Ответ: – Насколько мне известно, такой газеты нет, но в Риге подготовлена к выброске в Вологодскую область типография, упакованная в 32 тюка, приспособленных к грузовым парашютам. КРАУС намерен установить эту типографию в какой-нибудь глухой деревушке и там печатать подпольную газету. «Филистинский» должен быть выброшен в то же место для редактирования этой газеты.
Вопрос: – Почему немцы намечают выброску типографии именно в Вологодскую область?
Ответ: – Мне известно от КРАУСА, что в Вологодской области действует группа агентов «Цеппелин», поддерживающая систематическую связь с Рижским радиоцентром германской разведки.
Вопрос: – Какие агенты германской разведки находятся на территории Вологодской области и где именно?
Ответ: – Я знаю, что эту группу возглавляет СЕМЕНОВ Гордей, возможно это его кличка. Другие участники группы мне лично неизвестны. Знаю, что их всего 6–7 человек, так как видел их перед отправкой в советский тыл.
Вопрос: – Вы не ответили, в каком именно месте Вологодской области работает эта группа и куда должна быть выброшена типография?
Ответ: – Это мне неизвестно.
Вопрос: – Выше вы заявили об отсутствии конспирации в работе КРАУСА, теперь же, когда мы требуем от вас ответа о местах, где находятся агенты германской разведки, вы пытаетесь уклониться от него, ссылаясь на свою неосведомленность. Непонятно, когда вы говорите правду и когда лжете.
Ответ: – Я в обоих случаях показываю правду. Если бы в то время это для меня представляло какой-либо специальный интерес, то я мог узнать об этом от КРАУСА, но меня это не интересовало.
Вопрос: – Продолжайте ваши показания об известных вам планах германской разведки.
Ответ: – Как я уже показал выше, «Филистинский» на одном из «ужинов» заметил, что отсутствие необходимых транспортных средств тормозит работу Рижской команды «Цеппелин». На это КРАУС ответил, что если сейчас не хватает транспортных самолетов, то, видимо, скоро не хватит людей для выброски. Объясняя это, КРАУС заявил, что германская разведка намерена изменить свою тактику. До последнего времени, говорил КРАУС, выбрасывались мелкие группы по 3–4 человека, которые в лучшем случае могли повредить рельсы и на некоторое время вывести из строя какой-нибудь железнодорожный перегон. Такая тактика не оправдывает себя. По словам КРАУС немцы намечают теперь выброску крупных групп для диверсионных целей. КРАУС доказывал, что многочисленная группа в областном или районном центре сумеет перебить местное руководство и совершить крупную диверсию.
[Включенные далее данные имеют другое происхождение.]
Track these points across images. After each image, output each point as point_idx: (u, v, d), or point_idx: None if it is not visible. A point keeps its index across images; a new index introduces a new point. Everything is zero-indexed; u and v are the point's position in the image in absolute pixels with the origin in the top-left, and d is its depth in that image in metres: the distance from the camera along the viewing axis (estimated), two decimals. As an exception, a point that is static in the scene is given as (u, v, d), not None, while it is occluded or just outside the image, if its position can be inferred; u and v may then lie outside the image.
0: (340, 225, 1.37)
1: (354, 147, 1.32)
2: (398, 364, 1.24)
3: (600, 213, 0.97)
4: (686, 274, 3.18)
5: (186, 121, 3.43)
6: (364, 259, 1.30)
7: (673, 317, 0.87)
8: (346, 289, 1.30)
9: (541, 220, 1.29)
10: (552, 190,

Вопрос: – Какие именно группы подготовлены к выброске?
Ответ: – Со слов КРАУС мне известно, что к выброске подготовлен ряд крупных групп, численностью свыше 100 чел. каждая. Эти группы намечаются к выброске в районах Волги и Камы, с тем, чтобы одновременно взорвать мосты через эти реки и отрезать на некоторое время Урал от фронта. Это, по словам КРАУС, должно будет немедленно отразиться на боеспособности действующей Красной Армии, хотя бы на короткий период.
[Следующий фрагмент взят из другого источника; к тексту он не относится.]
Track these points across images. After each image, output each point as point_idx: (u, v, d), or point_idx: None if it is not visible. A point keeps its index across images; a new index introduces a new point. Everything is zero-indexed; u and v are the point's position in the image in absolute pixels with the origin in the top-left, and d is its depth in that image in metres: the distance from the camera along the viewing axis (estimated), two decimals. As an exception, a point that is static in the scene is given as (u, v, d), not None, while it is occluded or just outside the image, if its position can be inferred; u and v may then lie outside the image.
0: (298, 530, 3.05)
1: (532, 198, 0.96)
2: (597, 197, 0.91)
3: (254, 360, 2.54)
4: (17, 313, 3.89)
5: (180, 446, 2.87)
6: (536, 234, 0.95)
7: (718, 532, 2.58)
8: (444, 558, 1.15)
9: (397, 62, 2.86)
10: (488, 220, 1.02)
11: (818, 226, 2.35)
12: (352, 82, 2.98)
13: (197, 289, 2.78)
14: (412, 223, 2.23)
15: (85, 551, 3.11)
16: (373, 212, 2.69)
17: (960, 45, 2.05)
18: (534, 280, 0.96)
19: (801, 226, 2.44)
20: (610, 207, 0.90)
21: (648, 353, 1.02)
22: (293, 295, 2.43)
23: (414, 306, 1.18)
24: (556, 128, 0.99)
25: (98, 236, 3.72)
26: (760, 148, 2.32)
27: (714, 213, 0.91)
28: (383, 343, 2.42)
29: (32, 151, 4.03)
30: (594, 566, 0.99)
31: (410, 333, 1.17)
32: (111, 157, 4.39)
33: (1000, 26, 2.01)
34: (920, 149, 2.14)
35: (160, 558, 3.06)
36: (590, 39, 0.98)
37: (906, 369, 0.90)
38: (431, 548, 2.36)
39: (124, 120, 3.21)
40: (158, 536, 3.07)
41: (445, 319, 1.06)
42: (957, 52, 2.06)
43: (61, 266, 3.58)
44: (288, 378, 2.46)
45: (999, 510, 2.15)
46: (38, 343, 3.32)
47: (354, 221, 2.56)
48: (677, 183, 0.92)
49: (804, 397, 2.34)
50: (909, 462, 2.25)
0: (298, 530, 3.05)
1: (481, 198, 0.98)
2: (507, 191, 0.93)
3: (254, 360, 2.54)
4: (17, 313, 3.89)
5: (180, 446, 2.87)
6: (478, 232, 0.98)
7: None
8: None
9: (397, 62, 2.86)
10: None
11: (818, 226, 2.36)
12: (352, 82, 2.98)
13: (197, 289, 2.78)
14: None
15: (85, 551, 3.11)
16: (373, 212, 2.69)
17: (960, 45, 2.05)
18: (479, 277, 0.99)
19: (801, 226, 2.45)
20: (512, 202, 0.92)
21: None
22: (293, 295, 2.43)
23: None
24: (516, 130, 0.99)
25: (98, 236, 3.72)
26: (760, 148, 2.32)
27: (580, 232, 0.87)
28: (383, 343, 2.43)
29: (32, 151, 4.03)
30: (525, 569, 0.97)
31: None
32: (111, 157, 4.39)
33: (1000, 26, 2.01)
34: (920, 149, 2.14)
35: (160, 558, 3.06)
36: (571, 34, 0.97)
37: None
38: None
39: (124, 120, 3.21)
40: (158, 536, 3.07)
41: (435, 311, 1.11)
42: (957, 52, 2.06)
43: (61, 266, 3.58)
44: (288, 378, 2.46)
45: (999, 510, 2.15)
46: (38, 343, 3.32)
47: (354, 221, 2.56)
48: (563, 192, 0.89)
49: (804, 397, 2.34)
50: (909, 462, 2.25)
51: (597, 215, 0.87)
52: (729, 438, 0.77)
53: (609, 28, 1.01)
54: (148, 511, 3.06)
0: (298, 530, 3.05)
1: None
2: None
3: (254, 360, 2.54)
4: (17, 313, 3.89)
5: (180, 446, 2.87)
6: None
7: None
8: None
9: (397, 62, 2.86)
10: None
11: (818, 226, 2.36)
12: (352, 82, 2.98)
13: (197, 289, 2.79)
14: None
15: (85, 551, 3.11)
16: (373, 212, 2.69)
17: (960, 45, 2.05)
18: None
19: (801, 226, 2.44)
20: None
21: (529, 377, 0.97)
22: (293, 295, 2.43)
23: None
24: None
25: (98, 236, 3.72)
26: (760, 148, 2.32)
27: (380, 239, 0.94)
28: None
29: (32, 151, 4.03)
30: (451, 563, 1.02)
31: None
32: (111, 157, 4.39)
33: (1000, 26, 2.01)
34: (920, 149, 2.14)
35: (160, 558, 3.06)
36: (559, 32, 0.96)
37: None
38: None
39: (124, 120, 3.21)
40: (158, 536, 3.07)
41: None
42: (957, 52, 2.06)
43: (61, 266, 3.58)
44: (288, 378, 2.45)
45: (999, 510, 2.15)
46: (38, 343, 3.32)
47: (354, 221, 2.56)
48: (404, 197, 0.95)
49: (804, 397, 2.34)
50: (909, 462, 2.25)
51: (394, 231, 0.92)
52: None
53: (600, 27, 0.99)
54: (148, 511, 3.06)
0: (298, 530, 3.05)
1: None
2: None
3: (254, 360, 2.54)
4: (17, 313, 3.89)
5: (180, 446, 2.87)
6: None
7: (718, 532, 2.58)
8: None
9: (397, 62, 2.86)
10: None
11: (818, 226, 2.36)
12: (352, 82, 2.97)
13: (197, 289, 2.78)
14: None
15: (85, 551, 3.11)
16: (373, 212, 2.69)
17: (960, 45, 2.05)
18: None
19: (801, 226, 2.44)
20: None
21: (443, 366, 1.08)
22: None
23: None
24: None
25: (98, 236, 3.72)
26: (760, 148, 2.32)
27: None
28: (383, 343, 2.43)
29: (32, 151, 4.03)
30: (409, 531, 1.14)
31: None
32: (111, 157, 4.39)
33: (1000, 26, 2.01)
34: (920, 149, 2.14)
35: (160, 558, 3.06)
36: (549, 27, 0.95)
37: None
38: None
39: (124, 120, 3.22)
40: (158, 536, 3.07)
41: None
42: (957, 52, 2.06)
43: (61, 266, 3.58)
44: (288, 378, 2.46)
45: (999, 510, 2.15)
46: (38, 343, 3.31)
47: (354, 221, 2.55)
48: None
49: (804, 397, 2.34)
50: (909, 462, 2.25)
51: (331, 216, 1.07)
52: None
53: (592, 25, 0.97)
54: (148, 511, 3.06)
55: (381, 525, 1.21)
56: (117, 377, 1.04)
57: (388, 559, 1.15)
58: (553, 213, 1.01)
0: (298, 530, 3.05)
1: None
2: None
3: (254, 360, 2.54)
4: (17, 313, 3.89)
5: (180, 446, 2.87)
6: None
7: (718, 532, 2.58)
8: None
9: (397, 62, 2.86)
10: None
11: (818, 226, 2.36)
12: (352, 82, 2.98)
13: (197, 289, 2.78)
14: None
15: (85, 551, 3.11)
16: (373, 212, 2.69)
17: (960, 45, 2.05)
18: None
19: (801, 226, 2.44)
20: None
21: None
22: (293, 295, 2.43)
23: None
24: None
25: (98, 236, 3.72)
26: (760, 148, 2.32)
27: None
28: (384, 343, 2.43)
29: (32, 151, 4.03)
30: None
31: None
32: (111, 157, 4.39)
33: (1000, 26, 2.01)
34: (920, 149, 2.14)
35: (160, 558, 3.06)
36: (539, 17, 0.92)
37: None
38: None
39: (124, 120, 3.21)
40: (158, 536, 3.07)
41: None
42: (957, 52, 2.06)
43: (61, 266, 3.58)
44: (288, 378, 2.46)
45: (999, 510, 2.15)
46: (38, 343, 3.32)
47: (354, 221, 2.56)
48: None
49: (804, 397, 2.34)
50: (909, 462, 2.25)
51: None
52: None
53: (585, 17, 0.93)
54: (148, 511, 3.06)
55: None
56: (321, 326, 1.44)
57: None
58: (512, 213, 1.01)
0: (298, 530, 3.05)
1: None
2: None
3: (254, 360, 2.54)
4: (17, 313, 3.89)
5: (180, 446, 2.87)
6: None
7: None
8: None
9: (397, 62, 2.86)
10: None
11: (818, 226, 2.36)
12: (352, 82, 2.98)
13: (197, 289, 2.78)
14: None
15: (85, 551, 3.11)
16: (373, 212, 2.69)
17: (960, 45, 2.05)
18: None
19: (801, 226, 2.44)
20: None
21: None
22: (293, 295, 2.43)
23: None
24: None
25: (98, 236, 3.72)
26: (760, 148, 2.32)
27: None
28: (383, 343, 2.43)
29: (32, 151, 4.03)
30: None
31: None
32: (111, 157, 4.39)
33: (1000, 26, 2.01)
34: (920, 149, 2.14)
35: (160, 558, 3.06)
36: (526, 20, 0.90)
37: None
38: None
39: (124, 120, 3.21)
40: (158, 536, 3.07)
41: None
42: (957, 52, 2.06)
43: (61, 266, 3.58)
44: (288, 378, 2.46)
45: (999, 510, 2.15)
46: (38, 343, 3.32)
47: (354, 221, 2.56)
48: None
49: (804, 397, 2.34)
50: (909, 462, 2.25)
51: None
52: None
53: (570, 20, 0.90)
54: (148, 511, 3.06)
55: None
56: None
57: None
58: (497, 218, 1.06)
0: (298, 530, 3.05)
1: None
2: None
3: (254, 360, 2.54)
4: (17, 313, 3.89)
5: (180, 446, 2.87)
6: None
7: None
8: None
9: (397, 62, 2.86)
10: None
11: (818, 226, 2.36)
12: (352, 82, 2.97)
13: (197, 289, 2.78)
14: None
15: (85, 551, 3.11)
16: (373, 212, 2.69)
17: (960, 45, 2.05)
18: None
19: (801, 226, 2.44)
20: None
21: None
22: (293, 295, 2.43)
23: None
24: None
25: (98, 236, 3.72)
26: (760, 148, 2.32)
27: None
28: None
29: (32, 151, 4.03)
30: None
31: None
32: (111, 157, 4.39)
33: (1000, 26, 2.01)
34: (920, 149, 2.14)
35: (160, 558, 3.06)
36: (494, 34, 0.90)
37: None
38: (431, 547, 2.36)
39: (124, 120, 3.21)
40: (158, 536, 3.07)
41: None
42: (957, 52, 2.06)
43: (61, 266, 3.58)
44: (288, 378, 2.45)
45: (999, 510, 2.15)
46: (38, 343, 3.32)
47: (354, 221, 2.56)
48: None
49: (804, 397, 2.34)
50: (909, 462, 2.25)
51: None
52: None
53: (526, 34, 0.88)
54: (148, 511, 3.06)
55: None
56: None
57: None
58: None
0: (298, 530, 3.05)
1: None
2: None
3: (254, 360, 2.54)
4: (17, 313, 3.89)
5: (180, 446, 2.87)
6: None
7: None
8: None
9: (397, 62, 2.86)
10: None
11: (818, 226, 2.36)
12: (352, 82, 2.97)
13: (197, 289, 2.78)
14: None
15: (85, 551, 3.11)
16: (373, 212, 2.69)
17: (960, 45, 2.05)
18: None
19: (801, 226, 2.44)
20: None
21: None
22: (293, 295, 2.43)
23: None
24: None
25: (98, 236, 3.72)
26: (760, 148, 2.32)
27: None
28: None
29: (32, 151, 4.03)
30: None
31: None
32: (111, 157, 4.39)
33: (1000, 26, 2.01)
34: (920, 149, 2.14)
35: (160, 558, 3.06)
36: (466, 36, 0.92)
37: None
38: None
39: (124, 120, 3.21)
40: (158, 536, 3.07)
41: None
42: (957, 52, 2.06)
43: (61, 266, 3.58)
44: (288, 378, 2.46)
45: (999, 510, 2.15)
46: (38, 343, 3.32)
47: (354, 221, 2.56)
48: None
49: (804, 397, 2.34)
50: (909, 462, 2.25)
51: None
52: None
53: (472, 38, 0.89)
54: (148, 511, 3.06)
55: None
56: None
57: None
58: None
Вопрос: – Перечислите известные вам группы германских агентов, подготовленных к выброске в район Волги и Камы?
Ответ: – Мне известны четыре таких группы. Первая группа во главе с агентом германской разведки Георгием КРАВЕЦ подготавливается к выброске с задачей совершения крупных диверсионных актов в оборонной промышленности г. Молотова.
Вопрос: – Кто такой КРАВЕЦ?
Ответ: – КРАВЕЦ – русский, сын генерала царской армии, бывший летчик гражданского воздушного флота СССР. В 1933 г. изменил Родине, перелетев на самолете в Латвию. После этого длительное время проживал в Германии. С начала войны активно используется немцами в разведывательных органах на Восточном фронте.
Вопрос: – Назовите состав остальных групп?
Ответ: – Вторая группа в составе свыше 100 чел. возглавляется «Кином», настоящая фамилия его мне неизвестна. Знаю, что он казак, добровольно перешел на сторону немцев и зарекомендовал себя перед ними многочисленными зверствами над коммунистами и советскими партизанами.
Вопрос: – В какой район должна быть переброшена эта группа?
Ответ: – Точно мне неизвестно. Знаю лишь, что группа «Кина» также предназначена для выброски в районы Волги и Камы.
Третью группу возглавляет РУДЧЕНКО. Эта группа также насчитывает свыше 100 чел. РУДЧЕНКО до войны являлся преподавателем истории одного из ленинградских институтов. Во время войны он под Ленинградом перешел на сторону немцев и с тех пор активно работает в немецких разведывательных органах.